• What you should do: From the entries below, copy every line that holds the word "pixels".

• Records provided:
[Start of section]

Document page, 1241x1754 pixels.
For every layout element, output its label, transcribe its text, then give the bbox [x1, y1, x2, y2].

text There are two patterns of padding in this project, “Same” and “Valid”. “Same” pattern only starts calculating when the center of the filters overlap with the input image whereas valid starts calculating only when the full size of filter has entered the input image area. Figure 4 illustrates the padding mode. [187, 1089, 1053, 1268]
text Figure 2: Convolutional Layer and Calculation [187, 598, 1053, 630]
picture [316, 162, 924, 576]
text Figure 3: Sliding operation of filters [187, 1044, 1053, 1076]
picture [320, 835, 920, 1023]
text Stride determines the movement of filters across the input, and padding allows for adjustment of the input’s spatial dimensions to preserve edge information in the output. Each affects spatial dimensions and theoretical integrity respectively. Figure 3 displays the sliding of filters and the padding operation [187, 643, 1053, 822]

[End of section]
[Start of section]

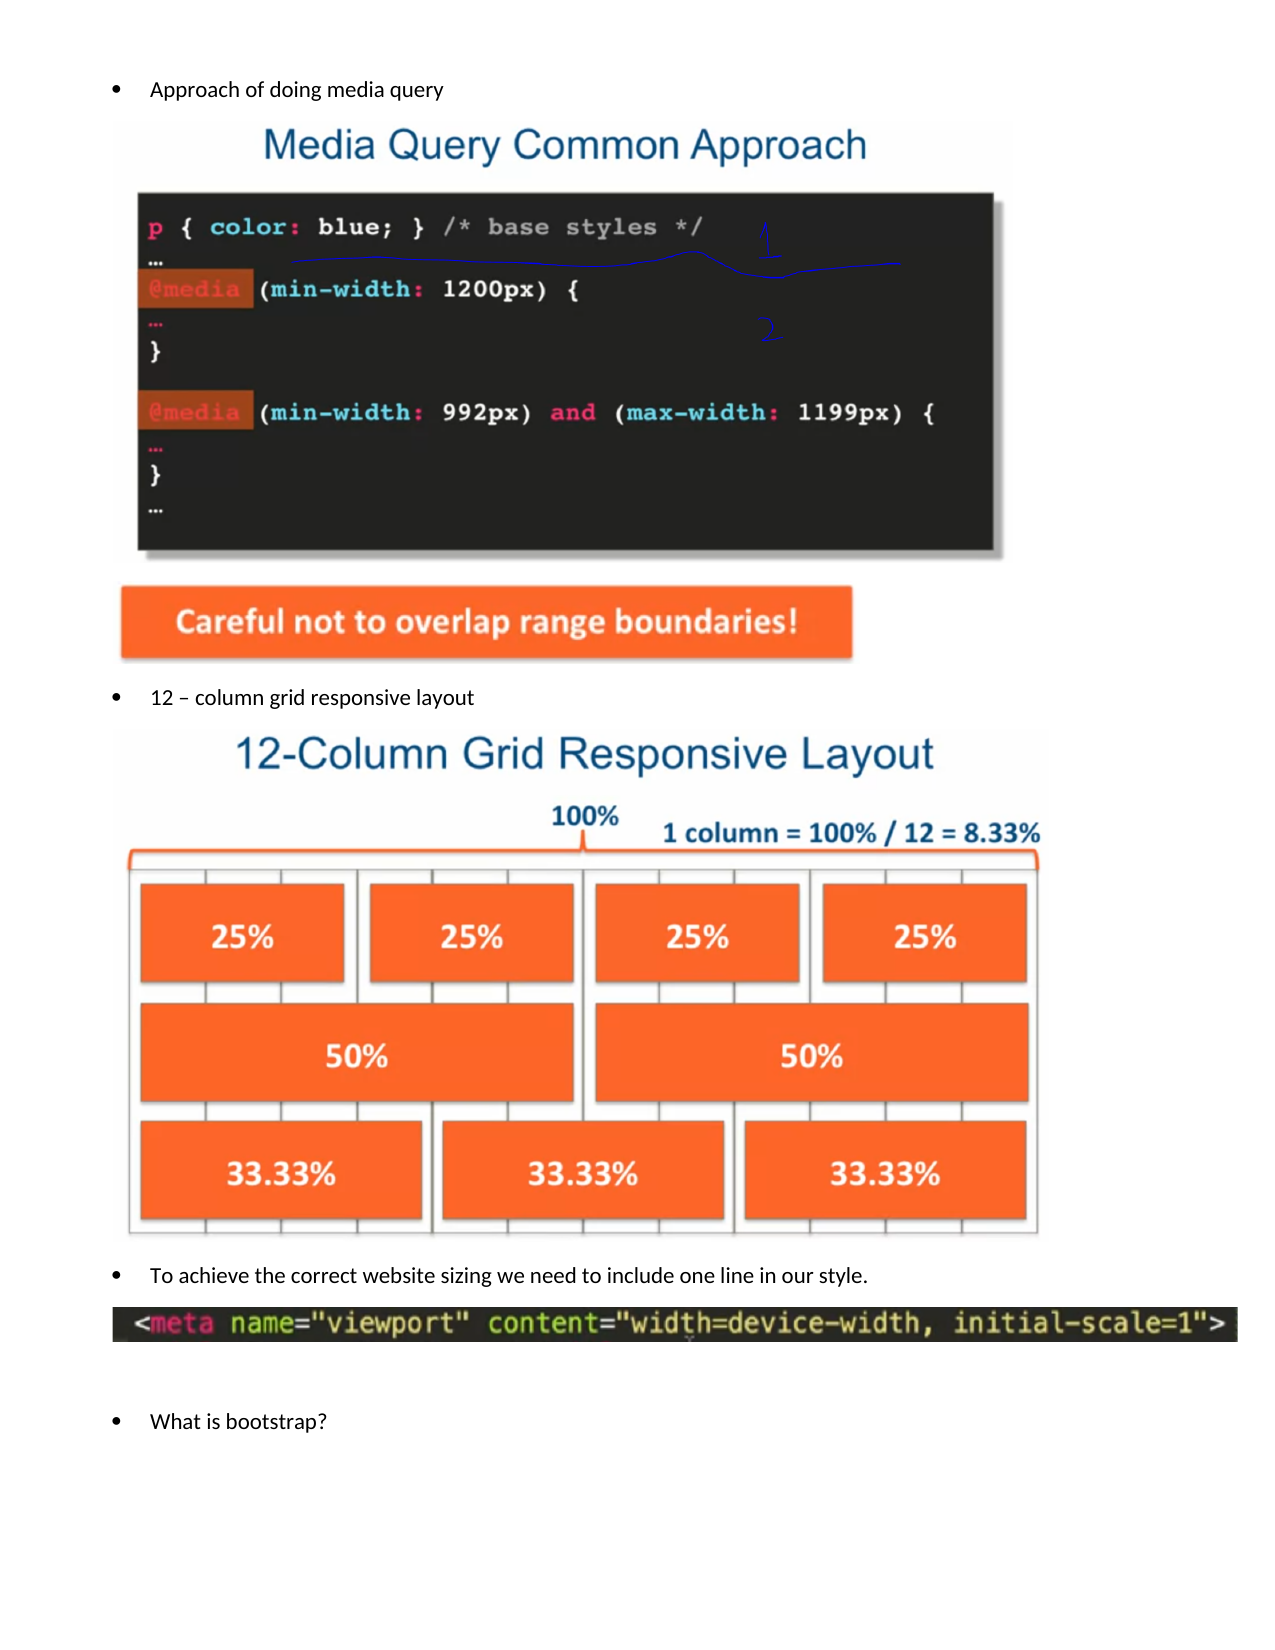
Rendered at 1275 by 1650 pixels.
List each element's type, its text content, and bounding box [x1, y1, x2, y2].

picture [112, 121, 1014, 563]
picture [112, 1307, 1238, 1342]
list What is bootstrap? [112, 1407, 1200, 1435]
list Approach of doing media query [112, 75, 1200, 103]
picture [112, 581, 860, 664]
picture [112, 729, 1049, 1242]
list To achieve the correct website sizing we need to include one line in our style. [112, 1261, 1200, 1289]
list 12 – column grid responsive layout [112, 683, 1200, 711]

[End of section]

• Reply to the exercise:
Document page, 1241x1754 pixels.
Rendered at 1275 by 1650 pixels.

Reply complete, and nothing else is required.